# TAREFA A
No relato sobre o envelhecimento, de que modo era feita, no fusquinha de juventude, a sinalização de dobrar para os lados?
# TAREFA B
Redija a continuação do relato sobre o envelhecimento, partindo da última frase apresentada.

# TRECHO FORNECIDO
_ _ _
Nem brigar comigo no trânsito as
pessoas querem mais. Quando vêem que se trata de um senhor, passam a ser
condescendentes e até fraternais. Só isso bastaria para confirmar que o meu
tempo passou e que de fato envelheci. Mas a vida se mostra, na sua ironia e
crueldade, mais requintada.
Eu definitivamente não sou mais
jovem, embora digam que eu permaneça com uma estranha beleza. Algo de
maturidade, consciência e compreensão da natureza humana. É bem provável que a
mente tenha embotado um pouco, tenho me surpreendido com a falta de equilíbrio
na bicicleta, a visão, nossa, essa chegou a quase 5 graus em cada vista, passo
os dias na esperança de um só dia e no trânsito estou ficando “punk”, mas a
perspicácia, a capacidade de entendimento e de enxergar o que não é visto ainda
permanecem aguçados.
Quando jovem, tive um fusquinha onde a
sinalização de dobrar para os lados era uma barra que saia da coluna do carro,
piscando e acionada manualmente. Depois com os aprimoramentos da modernidade da
época passou a ser semiautomático, se não me falha a memória, acionado por um botão eletrônico
no painel. Estão vendo a embotada?!
_ _ _
# ENTRADAS LISTADAS
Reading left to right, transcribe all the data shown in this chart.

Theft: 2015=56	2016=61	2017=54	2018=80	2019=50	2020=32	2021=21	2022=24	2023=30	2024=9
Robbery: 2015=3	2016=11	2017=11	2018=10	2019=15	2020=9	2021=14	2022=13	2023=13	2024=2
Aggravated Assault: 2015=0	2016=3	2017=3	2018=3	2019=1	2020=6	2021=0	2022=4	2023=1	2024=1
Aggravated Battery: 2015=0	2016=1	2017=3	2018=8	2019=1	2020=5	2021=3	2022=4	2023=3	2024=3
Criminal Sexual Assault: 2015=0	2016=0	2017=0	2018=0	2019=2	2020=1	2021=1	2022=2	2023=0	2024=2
_ _ _
# RESPOSTA A
Por meio de uma barra que saía da coluna do carro, piscando e acionada manualmente.

# RESPOSTA B
Hoje, a velocidade e a condescendência
no trânsito não estão nem na memória. Perderam-se na pressa do dia a dia, na
frieza das relações humanas regadas ao ódio plantado na injustiça social. Hoje o
sistema é totalmente eletrônico e sem qualquer vestígio de humanidade no
processo.
Cansei de presenciar mãos abertas com
a palma para cima, como quem questiona e desafia, sempre a um passo das vias de
fato, onde não raro esse embate acaba em morte.
Foi nesse contexto que me surgiu
naturalmente a ideia de tornar minha sinalização mais humanizada. Meu
companheiro de estrada não estaria disputando o espaço ou fazendo do seu
carro uma arma. Passei a pedir passagem com a mão espalmada para baixo, como
quem suplica, se mostra humano e não um robô. Quase trêmula e com movimentos
rápidos essa mãozinha consegue na quase totalidade das vezes a simpatia do
motorista e o espaço para alcançar o outro lado da via, quando se percebe o
traço de gente dentro da máquina.
As pessoas precisam saber que há um semelhante com seus medos, suas angústias e ansioso por encontrar um
igual. A mão humana estendida quebra a expectativa de estar transitando com extraterrestres
ou inimigos a serem abatidos.
De repente essa simples mãozinha era
o exercício que precisávamos para reencontrar nossa humanidade.
Adorei !!!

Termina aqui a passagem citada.